Snails living in Maine tidal pools provide a good example of
this plasticity phenomenon. After humans accidentally introduced the
European green crab into their midst, certain periwinkles soon began
to grow thicker, harder shells to better withstand the alien
predators' crusher claws.
To learn what prompted the defense mechanism, and
how quickly it happened, a researcher at Northeastern University
placed snails in a tank with green crabs, separating the creatures by
a flow-through barrier. It turned out that the snails could detect the
crabs' presence in the water — "smell" them, as it were — and so
produced thicker shells in as little as three months in response to
the risk.
"And when the snails grow in less crabby water,
their shells are thinner," Kinnison says.
But not all changes are phenotypic plasticity.
Classic evolution by natural selection is at work in many populations
affected by humans. In the Rocky Mountains, researchers studying
bighorn sheep have found that horn size in some populations has
diminished over time as a result of selective hunting pressures.
Because most jurisdictions specify that only rams with certain size
horns can be shot, sheep with the biggest curled racks have been
culled in some locations, leaving only smaller-horned animals to pass
on their genes.
"So the changes we cause are not always to our
advantage," says Kinnison. "Who wants to hunt small-horned bighorn
sheep?"
Closer to home, as the fishing industry eventually
depleted the cod populations, selection favored fish that started
reproducing younger and smaller because those fish had better chances
of reproducing before being netted. Unfortunately, the evolution of
these smaller fish may not only have reduced their economic value, it
may have also hastened the stock declines because those fish produce
fewer offspring.
"Even though cod fishing has stopped, the fish are
still smaller now and we may have to wait some time for them to get
bigger," says Kinnison. "Natural selection favoring bigger fish might
not be as strong as human selection was for smaller sizes."

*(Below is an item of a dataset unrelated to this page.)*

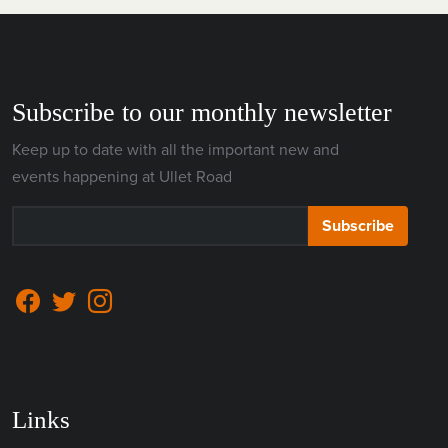
Subscribe to our monthly newsletter
Keep up to date with all the important new and
events happening at Ullet Road
Subscribe
Links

Kinnison thinks his work provides compelling support for
considering more than just outright extinction when assessing human
effects on biodiversity. We need to consider how humans have changed
many of the organisms that persist, and whether those changes will be
sustainable, he says, which may be some of the toughest questions
facing evolutionary and conservation biologists.

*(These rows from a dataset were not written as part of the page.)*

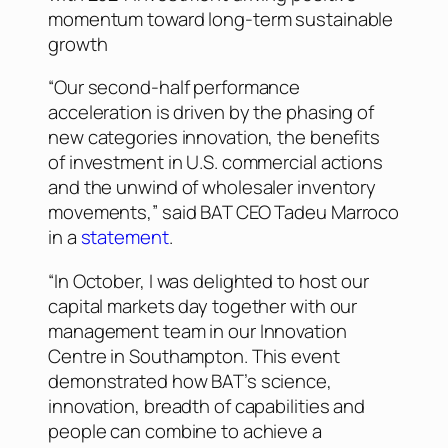
momentum toward long-term sustainable
growth
“Our second-half performance
acceleration is driven by the phasing of
new categories innovation, the benefits
of investment in U.S. commercial actions
and the unwind of wholesaler inventory
movements,” said BAT CEO Tadeu Marroco
in a
statement
.
“In October, I was delighted to host our
capital markets day together with our
management team in our Innovation
Centre in Southampton. This event
demonstrated how BAT’s science,
innovation, breadth of capabilities and
people can combine to achieve a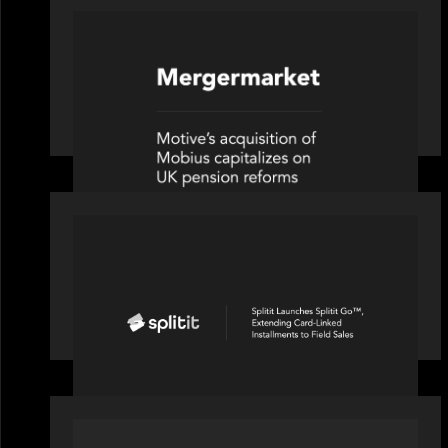
PRESS RELEASE
News from the Motive Partners
network: Motive Partners’
investment of Mobius capitalises on
UK pension reforms
PORTFOLIO
Splitit launches Splitit Go™,
extending card-linked installments to
field sales
PORTFOLIO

"On the positive side, many animals seem to show
more ability to change in response to human disturbances than many
people might have suspected," he says. "The downside is that we might
not always like those changes and they might not be sufficient to keep
up with humans in the long run. Phenotypic plasticity and evolution
might only go so far."
And if certain animals are dying out because
they're too slow to adapt, do researchers wind up measuring only the
winners who have managed to keep up with the hurtling pace set by
humans?
"We also have to wonder whether those winners can
keep up much longer," he says.
Kinnison will be exploring those kinds of
questions this spring, as part of a National Center for Ecological
Analysis and Synthesis panel charged with predicting responses of
salmon and other organisms to climate change.
He will also soon revisit the jungles of Trinidad
to continue his work on guppies. This time, however, he will be part
of an interdisciplinary scientific effort designed to explore the
dynamic interactions of contemporary evolution and ecology in the
wild.
The five-year, $5 million project, funded by the
National Science Foundation's Frontiers in Integrative Biological
Research, brings together experts from 12 universities worldwide to
study how environmental changes can cause guppy populations to quickly
evolve, and how that evolution can affect population growth, species
interactions and even energy flow in an aquatic environment.
"In the past, evolution was largely ignored in
ecological studies because it was thought to be too slow," says
Kinnison. "We now know better, and this research team may uncover
evidence leading to a new merger of these fields."